-- What to work on --
From the data below, report how many lines contain the word "output", giving the number and nothing else.

[Stored items]
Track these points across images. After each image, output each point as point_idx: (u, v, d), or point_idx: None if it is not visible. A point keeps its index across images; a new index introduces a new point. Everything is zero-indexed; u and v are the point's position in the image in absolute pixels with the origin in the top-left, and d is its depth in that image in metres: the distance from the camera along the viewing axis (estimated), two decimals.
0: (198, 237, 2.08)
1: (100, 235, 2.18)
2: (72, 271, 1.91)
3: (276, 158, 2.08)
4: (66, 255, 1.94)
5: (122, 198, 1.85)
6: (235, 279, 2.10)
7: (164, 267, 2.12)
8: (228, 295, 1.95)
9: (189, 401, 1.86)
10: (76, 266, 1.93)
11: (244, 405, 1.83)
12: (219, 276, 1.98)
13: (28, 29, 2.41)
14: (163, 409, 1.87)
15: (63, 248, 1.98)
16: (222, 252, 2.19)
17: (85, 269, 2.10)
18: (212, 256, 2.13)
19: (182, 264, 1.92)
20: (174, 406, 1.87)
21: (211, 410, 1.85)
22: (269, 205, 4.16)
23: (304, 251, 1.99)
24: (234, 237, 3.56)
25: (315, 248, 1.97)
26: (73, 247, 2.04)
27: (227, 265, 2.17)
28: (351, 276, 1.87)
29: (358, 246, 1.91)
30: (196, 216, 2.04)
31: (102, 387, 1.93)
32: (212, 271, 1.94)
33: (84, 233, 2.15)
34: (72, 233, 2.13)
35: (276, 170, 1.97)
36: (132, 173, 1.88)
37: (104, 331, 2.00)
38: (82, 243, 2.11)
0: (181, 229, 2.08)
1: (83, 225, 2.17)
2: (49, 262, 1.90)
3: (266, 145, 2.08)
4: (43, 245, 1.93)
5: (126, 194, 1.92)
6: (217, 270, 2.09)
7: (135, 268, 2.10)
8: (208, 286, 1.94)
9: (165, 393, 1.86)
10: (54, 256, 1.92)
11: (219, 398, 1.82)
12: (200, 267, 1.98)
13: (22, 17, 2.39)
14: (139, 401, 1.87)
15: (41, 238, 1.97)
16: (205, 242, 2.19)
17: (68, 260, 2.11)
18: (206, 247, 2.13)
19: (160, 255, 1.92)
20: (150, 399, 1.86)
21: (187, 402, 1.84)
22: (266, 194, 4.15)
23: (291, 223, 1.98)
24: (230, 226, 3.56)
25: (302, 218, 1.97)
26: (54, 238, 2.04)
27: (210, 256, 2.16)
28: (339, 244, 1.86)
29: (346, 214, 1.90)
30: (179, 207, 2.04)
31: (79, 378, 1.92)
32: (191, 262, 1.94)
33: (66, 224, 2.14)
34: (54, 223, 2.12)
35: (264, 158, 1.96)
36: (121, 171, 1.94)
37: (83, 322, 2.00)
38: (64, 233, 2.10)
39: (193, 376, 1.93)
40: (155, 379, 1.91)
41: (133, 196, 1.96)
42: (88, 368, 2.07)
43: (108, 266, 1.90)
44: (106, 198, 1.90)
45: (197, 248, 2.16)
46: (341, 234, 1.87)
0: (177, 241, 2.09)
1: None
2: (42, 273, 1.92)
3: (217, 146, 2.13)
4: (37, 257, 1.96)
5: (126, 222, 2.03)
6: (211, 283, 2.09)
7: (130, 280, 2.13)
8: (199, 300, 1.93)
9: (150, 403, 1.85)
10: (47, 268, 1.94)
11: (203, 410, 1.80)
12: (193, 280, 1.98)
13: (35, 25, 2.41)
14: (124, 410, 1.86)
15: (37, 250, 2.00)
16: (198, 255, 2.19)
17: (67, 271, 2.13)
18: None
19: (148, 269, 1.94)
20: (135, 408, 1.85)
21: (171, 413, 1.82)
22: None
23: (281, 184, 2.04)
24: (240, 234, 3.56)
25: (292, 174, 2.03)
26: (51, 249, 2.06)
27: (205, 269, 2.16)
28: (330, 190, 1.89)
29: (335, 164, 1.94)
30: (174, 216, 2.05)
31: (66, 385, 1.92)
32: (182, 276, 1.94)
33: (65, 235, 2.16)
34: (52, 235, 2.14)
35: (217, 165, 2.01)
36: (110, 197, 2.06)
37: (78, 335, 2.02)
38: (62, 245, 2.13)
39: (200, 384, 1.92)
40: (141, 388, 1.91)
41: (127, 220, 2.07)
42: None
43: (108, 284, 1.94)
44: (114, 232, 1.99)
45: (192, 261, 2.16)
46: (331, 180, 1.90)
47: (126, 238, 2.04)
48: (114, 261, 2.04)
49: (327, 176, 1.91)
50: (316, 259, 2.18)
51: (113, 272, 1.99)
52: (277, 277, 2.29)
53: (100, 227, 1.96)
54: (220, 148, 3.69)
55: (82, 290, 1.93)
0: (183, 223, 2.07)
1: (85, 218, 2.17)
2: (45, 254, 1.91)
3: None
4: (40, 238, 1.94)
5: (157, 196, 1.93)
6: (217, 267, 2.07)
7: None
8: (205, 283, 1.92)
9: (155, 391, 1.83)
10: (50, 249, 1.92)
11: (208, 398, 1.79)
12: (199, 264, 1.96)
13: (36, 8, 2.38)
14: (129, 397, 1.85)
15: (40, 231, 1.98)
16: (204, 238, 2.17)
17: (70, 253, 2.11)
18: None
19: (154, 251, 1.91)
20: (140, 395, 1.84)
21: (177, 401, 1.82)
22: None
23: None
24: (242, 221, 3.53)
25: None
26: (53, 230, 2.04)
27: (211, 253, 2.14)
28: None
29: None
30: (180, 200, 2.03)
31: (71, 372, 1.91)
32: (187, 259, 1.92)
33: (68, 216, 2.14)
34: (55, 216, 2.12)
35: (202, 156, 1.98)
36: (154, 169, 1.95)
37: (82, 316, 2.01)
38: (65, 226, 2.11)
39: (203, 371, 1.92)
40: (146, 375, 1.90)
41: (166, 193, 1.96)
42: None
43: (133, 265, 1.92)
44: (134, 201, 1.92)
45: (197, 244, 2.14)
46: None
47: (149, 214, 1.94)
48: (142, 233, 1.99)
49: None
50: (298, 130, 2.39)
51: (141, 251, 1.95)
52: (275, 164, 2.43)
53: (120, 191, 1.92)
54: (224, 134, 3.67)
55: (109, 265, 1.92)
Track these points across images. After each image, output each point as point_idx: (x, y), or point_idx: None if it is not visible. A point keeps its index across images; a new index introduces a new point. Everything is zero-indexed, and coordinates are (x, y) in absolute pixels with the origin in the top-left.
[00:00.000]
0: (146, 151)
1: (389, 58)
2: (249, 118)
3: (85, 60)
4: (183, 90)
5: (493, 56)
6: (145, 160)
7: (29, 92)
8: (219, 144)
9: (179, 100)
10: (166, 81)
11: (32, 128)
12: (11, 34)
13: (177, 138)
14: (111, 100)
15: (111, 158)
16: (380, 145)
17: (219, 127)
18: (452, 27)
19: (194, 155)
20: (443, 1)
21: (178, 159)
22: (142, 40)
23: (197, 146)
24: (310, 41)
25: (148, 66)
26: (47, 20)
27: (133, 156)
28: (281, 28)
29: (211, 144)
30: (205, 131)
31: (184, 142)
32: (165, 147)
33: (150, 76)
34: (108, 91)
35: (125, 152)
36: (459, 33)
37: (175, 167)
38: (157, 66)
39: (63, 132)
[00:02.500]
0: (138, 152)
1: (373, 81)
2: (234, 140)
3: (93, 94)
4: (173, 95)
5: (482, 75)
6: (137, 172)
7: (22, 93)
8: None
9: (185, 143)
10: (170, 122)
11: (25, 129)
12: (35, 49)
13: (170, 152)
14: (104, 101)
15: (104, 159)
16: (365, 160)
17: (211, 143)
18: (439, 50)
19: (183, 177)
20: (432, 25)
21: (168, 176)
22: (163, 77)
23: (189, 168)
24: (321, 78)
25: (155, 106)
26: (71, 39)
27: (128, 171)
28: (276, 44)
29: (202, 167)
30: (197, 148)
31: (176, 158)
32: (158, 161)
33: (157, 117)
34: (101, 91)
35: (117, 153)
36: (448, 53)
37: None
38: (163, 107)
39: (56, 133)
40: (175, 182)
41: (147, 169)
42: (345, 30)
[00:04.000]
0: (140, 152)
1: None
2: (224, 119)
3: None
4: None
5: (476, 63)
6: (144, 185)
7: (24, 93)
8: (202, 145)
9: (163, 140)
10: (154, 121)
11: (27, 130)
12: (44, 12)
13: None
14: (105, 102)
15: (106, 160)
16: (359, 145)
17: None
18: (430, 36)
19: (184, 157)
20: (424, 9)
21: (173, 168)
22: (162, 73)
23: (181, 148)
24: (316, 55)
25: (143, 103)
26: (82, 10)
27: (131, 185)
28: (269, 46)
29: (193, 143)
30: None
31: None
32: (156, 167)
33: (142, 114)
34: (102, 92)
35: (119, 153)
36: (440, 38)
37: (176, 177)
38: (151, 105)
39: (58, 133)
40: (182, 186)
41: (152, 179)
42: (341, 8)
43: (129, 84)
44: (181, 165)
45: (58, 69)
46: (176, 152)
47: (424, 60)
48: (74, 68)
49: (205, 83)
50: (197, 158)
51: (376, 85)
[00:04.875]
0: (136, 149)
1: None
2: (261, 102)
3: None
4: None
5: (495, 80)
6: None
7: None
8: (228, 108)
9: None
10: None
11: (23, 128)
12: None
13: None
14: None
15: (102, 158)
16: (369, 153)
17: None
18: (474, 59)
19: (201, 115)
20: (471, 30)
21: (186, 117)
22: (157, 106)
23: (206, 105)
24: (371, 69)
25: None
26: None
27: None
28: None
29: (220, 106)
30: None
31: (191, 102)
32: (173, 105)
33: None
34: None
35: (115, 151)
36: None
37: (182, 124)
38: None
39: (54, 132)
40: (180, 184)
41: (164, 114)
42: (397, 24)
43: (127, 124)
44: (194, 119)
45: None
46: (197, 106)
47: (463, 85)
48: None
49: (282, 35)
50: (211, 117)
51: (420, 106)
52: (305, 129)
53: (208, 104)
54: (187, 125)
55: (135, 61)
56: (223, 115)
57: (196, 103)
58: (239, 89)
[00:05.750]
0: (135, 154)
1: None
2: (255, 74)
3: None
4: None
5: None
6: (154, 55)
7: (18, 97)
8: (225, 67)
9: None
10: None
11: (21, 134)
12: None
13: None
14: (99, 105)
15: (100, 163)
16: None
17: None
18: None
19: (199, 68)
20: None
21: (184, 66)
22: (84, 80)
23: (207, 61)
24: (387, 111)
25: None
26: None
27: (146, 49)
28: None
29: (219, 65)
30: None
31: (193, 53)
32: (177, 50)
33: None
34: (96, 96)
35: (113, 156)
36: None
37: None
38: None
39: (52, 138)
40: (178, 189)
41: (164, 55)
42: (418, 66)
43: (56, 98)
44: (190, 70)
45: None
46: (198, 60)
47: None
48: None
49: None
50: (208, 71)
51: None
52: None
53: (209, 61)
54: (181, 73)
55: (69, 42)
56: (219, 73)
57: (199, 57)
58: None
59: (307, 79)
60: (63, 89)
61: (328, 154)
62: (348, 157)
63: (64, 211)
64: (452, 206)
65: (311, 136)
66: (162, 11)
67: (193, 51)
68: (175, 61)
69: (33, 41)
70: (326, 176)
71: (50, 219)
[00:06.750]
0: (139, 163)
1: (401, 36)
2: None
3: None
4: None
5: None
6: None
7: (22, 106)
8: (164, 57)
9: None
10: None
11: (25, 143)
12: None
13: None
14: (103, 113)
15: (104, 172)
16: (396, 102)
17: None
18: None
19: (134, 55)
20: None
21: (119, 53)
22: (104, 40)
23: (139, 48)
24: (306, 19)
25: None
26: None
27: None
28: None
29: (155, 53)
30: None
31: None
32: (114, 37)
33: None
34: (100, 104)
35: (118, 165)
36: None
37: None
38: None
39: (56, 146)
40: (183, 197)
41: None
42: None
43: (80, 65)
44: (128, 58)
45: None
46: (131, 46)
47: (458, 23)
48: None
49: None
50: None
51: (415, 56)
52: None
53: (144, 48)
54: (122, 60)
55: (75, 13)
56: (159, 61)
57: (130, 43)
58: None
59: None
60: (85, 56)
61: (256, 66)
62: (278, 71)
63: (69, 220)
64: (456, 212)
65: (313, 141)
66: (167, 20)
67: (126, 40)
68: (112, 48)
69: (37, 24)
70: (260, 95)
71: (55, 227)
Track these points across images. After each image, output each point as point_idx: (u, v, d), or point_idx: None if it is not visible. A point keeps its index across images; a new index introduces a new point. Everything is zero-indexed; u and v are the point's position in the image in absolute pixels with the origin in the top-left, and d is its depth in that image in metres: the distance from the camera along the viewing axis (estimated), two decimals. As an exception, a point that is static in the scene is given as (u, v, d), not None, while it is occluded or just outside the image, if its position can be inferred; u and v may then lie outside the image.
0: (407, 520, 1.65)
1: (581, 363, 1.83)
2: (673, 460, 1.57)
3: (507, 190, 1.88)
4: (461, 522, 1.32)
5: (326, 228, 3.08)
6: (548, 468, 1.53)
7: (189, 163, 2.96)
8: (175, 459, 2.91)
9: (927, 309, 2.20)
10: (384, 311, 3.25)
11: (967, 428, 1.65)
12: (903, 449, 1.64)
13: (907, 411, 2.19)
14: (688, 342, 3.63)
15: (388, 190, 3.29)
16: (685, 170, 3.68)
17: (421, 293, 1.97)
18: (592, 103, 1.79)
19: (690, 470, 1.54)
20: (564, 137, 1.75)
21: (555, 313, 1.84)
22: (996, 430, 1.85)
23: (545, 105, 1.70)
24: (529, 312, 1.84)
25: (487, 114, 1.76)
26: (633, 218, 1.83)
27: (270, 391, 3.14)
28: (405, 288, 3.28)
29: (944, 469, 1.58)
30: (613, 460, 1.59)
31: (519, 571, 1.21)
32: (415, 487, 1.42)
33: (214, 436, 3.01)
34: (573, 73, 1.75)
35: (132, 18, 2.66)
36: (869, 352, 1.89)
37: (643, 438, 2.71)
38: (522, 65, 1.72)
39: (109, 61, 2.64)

-- Response --
3